**TRY IT:** What should come back is the data below, word for word, minus any picture.

[Opening SUPPLIED INFORMATION section]

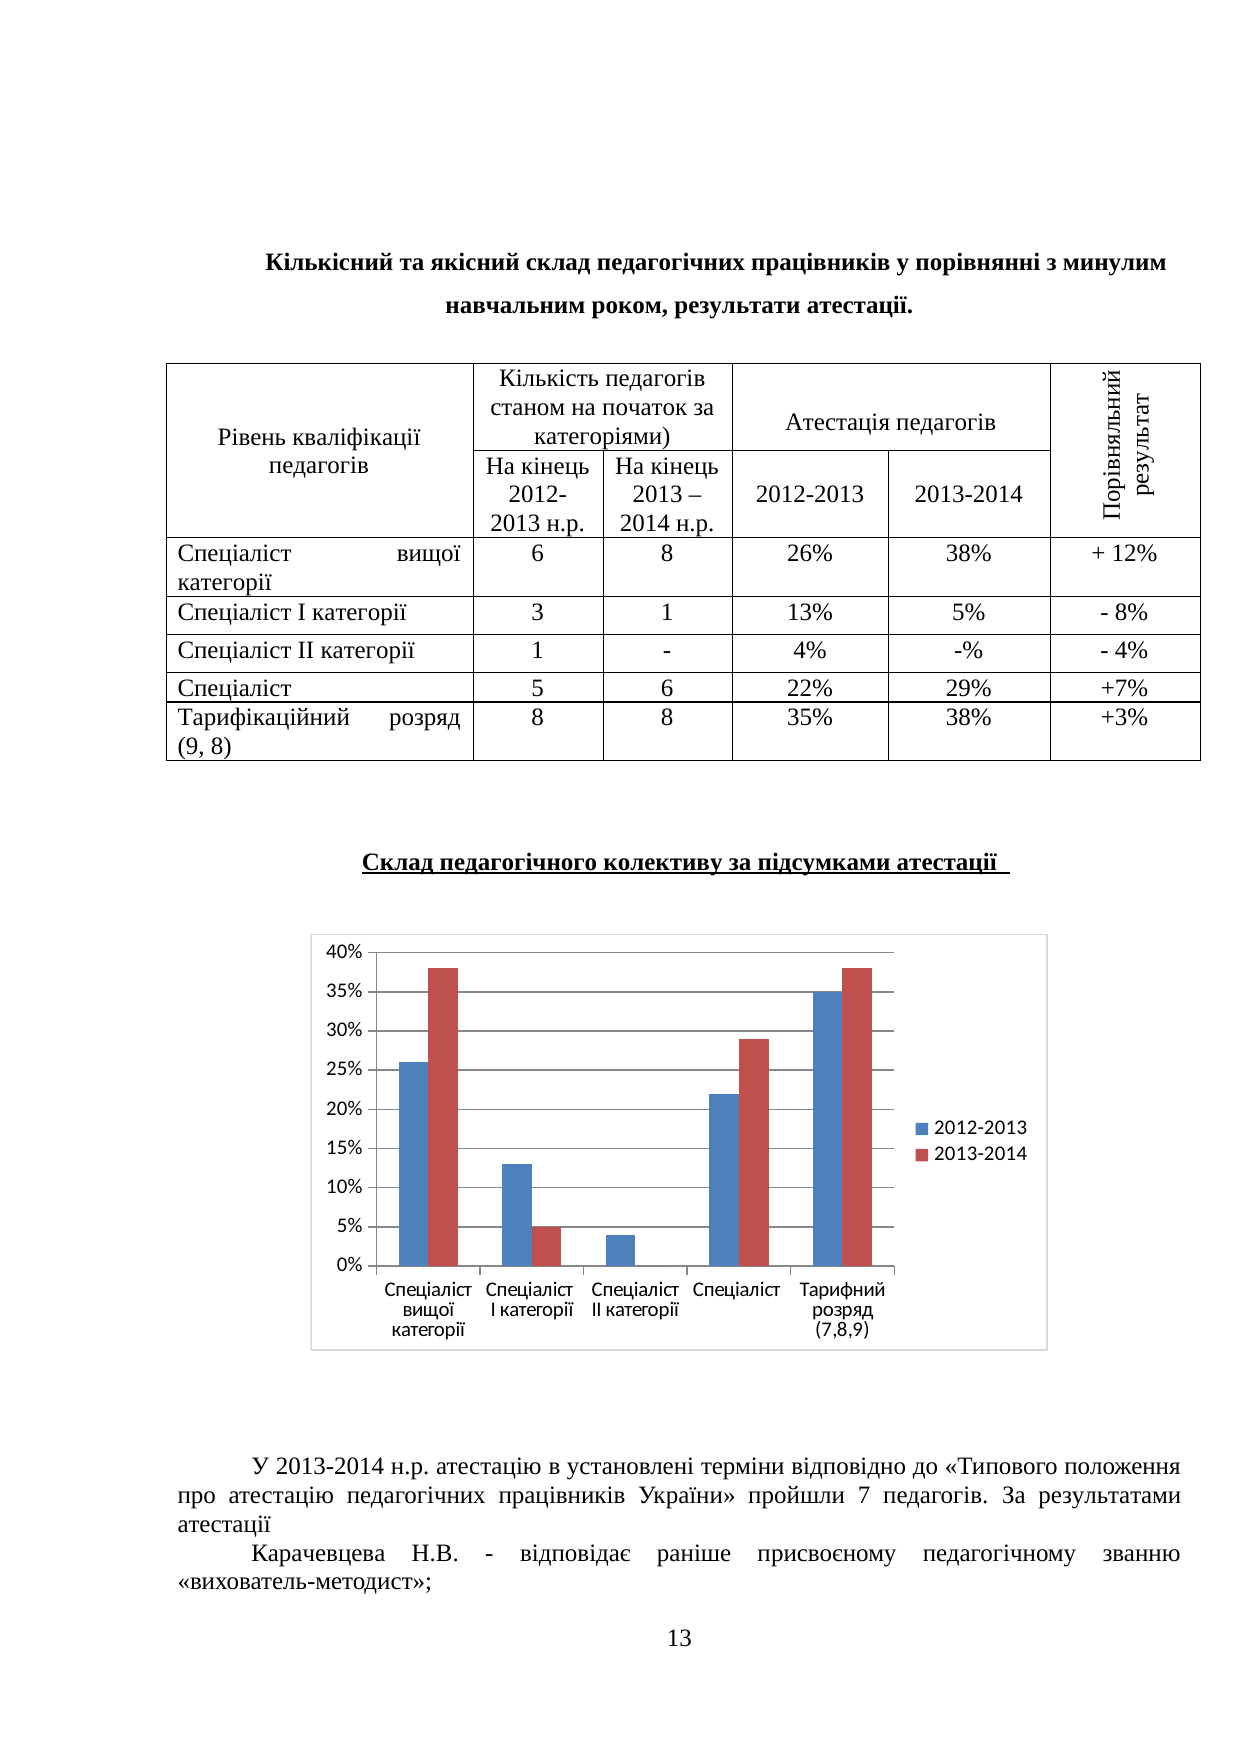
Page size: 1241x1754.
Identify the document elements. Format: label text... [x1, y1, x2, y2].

table_cell 8 [604, 703, 732, 760]
table_cell 2012-2013 [733, 451, 888, 537]
table_cell 6 [474, 538, 603, 596]
text Склад педагогічного колективу за підсумками атестації [177, 847, 1181, 876]
table_cell 1 [604, 597, 732, 634]
table_cell 6 [604, 673, 732, 701]
table_cell + 12% [1051, 538, 1200, 596]
table_cell +7% [1051, 673, 1200, 701]
table_cell - 4% [1051, 635, 1200, 672]
table_cell Спеціаліст [167, 673, 473, 701]
table_cell 2013-2014 [889, 451, 1050, 537]
table_cell Спеціаліст вищої категорії [167, 538, 473, 596]
table_cell Спеціаліст ІІ категорії [167, 635, 473, 672]
table_cell 5 [474, 673, 603, 701]
text Карачевцева Н.В. - відповідає раніше присвоєному педагогічному званню «вихователь-методист»; [177, 1538, 1181, 1595]
table_cell 8 [604, 538, 732, 596]
table_cell На кінець 2012-2013 н.р. [474, 451, 603, 537]
table_cell -% [889, 635, 1050, 672]
table_header Порівняльний результат [1051, 364, 1200, 537]
table_cell 13% [733, 597, 888, 634]
table_cell - 8% [1051, 597, 1200, 634]
table_cell 29% [889, 673, 1050, 701]
text У 2013-2014 н.р. атестацію в установлені терміни відповідно до «Типового положення про атестацію педагогічних працівників України» пройшли 7 педагогів. За результатами атестації [177, 1451, 1181, 1538]
table_header Атестація педагогів [733, 364, 1050, 450]
table_cell 26% [733, 538, 888, 596]
table_cell 22% [733, 673, 888, 701]
table_cell Тарифікаційний розряд (9, 8) [167, 703, 473, 760]
table_cell На кінець 2013 – 2014 н.р. [604, 451, 732, 537]
table_cell 38% [889, 538, 1050, 596]
table_cell +3% [1051, 703, 1200, 760]
text Кількісний та якісний склад педагогічних працівників у порівнянні з минулим навчальним роком, результати атестації. [177, 247, 1181, 319]
table_cell 38% [889, 703, 1050, 760]
table_cell 1 [474, 635, 603, 672]
table_header Кількість педагогів станом на початок за категоріями) [474, 364, 732, 450]
table_cell 5% [889, 597, 1050, 634]
table_cell 8 [474, 703, 603, 760]
table_cell 4% [733, 635, 888, 672]
table_cell 3 [474, 597, 603, 634]
table_cell 35% [733, 703, 888, 760]
table_cell Спеціаліст І категорії [167, 597, 473, 634]
table_header Рівень кваліфікації педагогів [167, 364, 473, 537]
table_cell - [604, 635, 732, 672]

[Closing SUPPLIED INFORMATION section]

**SOLUTION:**
Page size: 1241x1754.
Identify the document elements. Format: label text... [x1, y1, x2, y2].

table_cell 8 [604, 703, 732, 760]
table_cell 2012-2013 [733, 451, 888, 537]
table_cell 6 [474, 538, 603, 596]
text Склад педагогічного колективу за підсумками атестації [177, 847, 1181, 876]
table_cell 1 [604, 597, 732, 634]
table_cell 6 [604, 673, 732, 701]
table_cell + 12% [1051, 538, 1200, 596]
table_cell +7% [1051, 673, 1200, 701]
table_cell - 4% [1051, 635, 1200, 672]
table_cell Спеціаліст [167, 673, 473, 701]
table_cell 2013-2014 [889, 451, 1050, 537]
table_cell Спеціаліст вищої категорії [167, 538, 473, 596]
table_cell Спеціаліст ІІ категорії [167, 635, 473, 672]
table_cell 5 [474, 673, 603, 701]
text Карачевцева Н.В. - відповідає раніше присвоєному педагогічному званню «вихователь-методист»; [177, 1538, 1181, 1595]
table_cell 8 [604, 538, 732, 596]
table_cell На кінець 2012-2013 н.р. [474, 451, 603, 537]
table_cell -% [889, 635, 1050, 672]
table_header Порівняльний результат [1051, 364, 1200, 537]
table_cell 13% [733, 597, 888, 634]
table_cell - 8% [1051, 597, 1200, 634]
table_cell 29% [889, 673, 1050, 701]
text У 2013-2014 н.р. атестацію в установлені терміни відповідно до «Типового положення про атестацію педагогічних працівників України» пройшли 7 педагогів. За результатами атестації [177, 1451, 1181, 1538]
table_header Атестація педагогів [733, 364, 1050, 450]
table_cell 26% [733, 538, 888, 596]
table_cell 22% [733, 673, 888, 701]
table_cell Тарифікаційний розряд (9, 8) [167, 703, 473, 760]
table_cell На кінець 2013 – 2014 н.р. [604, 451, 732, 537]
table_cell 38% [889, 538, 1050, 596]
table_cell +3% [1051, 703, 1200, 760]
text Кількісний та якісний склад педагогічних працівників у порівнянні з минулим навчальним роком, результати атестації. [177, 247, 1181, 319]
table_cell 38% [889, 703, 1050, 760]
table_cell 1 [474, 635, 603, 672]
table_header Кількість педагогів станом на початок за категоріями) [474, 364, 732, 450]
table_cell 5% [889, 597, 1050, 634]
table_cell 8 [474, 703, 603, 760]
table_cell 4% [733, 635, 888, 672]
table_cell 3 [474, 597, 603, 634]
table_cell 35% [733, 703, 888, 760]
table_cell Спеціаліст І категорії [167, 597, 473, 634]
table_header Рівень кваліфікації педагогів [167, 364, 473, 537]
table_cell - [604, 635, 732, 672]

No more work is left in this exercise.